Bovis became a name synonymous with the Big Bang building boom of London in the 1980s and the company’s introduction of US construction management skills facilitated rapid completion of the most complicated projects. The biggest was Canary Wharf with the tallest building in Europe. In 1991 the company had won the Atlanta Olympic Games construction management contract and later EuroDisney outside Paris, as well as a huge shopping centre under Red Square in Moscow and the Petronas Towers in Kuala Lumpur, then the tallest building in the world.

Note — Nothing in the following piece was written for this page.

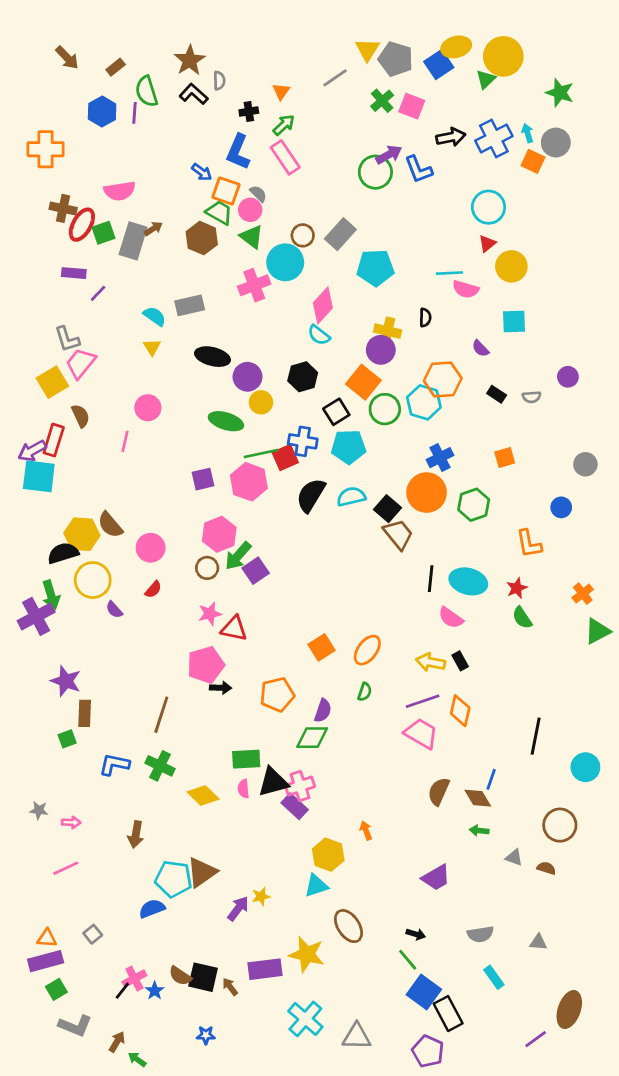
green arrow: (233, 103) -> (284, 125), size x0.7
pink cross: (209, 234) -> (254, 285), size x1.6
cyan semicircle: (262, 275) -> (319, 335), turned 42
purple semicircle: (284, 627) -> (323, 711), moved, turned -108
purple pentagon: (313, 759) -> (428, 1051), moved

After the Velvet Revolution in Czechoslovakia in 1989, he renewed cooperation with his hometown of Brno. HRH Prince of Wales and Václav Havel appointed him a chairman of the Prague Heritage Fund which succesfully restored the Prague Castle gardens, Church of St Anna and statues on the Charles Bridge in Prague. He was an ex-chancellor of Kingston University, as well as a holder of numerous honorary degrees. He was knighted in 1990.

Sir Frank lived with his 2nd wife artist Wendy in Wiltshire.